# DESCRIPTION OF THE TASK:
Copy out each line below that has the word "linejoin" in it.

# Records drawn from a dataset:
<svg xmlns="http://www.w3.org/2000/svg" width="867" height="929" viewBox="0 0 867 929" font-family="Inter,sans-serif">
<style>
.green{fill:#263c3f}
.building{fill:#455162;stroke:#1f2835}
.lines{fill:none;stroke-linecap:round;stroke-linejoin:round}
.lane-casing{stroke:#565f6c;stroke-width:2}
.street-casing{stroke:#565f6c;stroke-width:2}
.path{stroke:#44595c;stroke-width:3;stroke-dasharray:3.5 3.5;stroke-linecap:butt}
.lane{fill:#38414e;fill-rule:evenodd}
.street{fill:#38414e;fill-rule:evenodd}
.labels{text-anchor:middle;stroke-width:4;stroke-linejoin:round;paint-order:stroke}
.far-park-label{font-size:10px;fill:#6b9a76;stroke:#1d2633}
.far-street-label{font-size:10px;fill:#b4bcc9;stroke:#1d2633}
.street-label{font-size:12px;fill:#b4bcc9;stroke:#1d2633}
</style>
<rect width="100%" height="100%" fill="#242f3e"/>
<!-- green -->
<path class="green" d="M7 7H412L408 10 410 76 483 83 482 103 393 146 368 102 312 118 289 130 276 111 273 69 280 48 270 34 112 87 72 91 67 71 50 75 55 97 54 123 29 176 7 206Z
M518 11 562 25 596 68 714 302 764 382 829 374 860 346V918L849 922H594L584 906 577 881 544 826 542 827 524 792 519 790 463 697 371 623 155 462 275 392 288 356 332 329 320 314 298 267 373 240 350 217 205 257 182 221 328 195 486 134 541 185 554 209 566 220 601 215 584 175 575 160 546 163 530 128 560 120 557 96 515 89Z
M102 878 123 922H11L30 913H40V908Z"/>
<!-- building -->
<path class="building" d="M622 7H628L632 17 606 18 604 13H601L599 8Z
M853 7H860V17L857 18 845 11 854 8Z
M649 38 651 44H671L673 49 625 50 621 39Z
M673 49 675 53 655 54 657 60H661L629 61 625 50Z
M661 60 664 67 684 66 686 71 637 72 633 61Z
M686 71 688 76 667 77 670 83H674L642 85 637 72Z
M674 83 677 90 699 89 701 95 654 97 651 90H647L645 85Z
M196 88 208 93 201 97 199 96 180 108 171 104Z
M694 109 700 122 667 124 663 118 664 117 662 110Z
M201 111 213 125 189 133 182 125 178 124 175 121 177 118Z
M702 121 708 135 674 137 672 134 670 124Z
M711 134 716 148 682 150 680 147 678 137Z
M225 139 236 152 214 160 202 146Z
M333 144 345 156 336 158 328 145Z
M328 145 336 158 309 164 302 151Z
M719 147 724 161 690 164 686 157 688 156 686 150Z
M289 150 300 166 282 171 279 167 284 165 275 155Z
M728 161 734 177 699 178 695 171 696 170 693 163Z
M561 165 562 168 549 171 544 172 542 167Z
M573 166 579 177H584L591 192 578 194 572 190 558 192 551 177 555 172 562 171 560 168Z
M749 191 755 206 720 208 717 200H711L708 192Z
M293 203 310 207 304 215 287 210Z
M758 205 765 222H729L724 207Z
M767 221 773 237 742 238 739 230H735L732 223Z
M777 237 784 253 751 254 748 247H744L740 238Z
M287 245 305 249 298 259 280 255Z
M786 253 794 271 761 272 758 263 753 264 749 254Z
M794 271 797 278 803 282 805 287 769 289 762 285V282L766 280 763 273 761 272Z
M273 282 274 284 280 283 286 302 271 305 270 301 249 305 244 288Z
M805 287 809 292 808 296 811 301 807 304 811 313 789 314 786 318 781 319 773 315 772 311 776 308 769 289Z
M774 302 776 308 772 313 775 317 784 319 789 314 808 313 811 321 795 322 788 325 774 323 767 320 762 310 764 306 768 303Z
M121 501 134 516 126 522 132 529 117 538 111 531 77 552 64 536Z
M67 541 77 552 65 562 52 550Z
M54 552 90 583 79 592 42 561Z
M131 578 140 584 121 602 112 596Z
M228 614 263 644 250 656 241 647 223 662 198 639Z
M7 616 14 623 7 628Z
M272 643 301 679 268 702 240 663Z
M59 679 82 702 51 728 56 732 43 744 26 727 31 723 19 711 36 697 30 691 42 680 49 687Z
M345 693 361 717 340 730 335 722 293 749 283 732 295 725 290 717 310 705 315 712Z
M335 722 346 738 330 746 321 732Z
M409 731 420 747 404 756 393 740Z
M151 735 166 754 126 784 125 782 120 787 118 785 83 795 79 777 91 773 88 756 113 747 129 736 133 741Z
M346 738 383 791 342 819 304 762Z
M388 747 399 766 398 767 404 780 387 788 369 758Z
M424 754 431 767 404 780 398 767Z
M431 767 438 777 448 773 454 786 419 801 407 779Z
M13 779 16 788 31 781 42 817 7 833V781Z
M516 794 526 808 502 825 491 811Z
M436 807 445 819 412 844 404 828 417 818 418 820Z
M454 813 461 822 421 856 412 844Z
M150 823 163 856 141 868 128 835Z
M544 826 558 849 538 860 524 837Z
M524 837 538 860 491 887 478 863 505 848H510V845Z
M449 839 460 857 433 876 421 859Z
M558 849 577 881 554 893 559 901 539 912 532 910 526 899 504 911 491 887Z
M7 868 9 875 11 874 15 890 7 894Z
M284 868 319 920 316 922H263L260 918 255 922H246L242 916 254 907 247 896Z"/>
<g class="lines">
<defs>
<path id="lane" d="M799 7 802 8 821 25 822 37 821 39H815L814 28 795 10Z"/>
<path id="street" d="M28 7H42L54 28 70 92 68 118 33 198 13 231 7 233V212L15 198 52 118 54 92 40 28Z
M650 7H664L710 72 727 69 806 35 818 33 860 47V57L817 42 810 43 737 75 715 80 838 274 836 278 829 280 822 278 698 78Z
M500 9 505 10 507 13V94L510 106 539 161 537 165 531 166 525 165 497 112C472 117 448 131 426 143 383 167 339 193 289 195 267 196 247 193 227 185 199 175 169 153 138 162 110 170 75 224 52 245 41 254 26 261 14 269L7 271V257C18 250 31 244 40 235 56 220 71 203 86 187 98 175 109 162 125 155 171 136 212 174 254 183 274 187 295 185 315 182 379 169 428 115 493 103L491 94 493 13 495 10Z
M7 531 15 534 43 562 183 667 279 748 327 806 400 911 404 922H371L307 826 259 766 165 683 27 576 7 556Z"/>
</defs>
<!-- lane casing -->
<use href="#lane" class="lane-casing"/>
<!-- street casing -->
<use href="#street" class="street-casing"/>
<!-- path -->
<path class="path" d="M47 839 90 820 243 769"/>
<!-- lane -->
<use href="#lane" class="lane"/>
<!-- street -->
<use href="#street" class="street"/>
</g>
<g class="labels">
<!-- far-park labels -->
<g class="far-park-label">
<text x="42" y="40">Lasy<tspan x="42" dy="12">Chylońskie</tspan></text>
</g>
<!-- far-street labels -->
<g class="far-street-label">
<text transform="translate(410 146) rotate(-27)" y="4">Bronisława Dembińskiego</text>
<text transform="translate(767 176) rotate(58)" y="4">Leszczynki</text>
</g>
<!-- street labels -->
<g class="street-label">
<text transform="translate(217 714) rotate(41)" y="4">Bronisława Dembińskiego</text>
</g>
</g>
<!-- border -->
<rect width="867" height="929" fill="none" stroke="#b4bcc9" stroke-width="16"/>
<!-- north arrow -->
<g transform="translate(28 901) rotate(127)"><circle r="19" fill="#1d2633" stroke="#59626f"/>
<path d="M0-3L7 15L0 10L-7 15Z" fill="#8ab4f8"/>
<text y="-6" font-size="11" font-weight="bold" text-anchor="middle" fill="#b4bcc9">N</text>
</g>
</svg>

# EXERCISE RESPONSE:
.lines{fill:none;stroke-linecap:round;stroke-linejoin:round}
.labels{text-anchor:middle;stroke-width:4;stroke-linejoin:round;paint-order:stroke}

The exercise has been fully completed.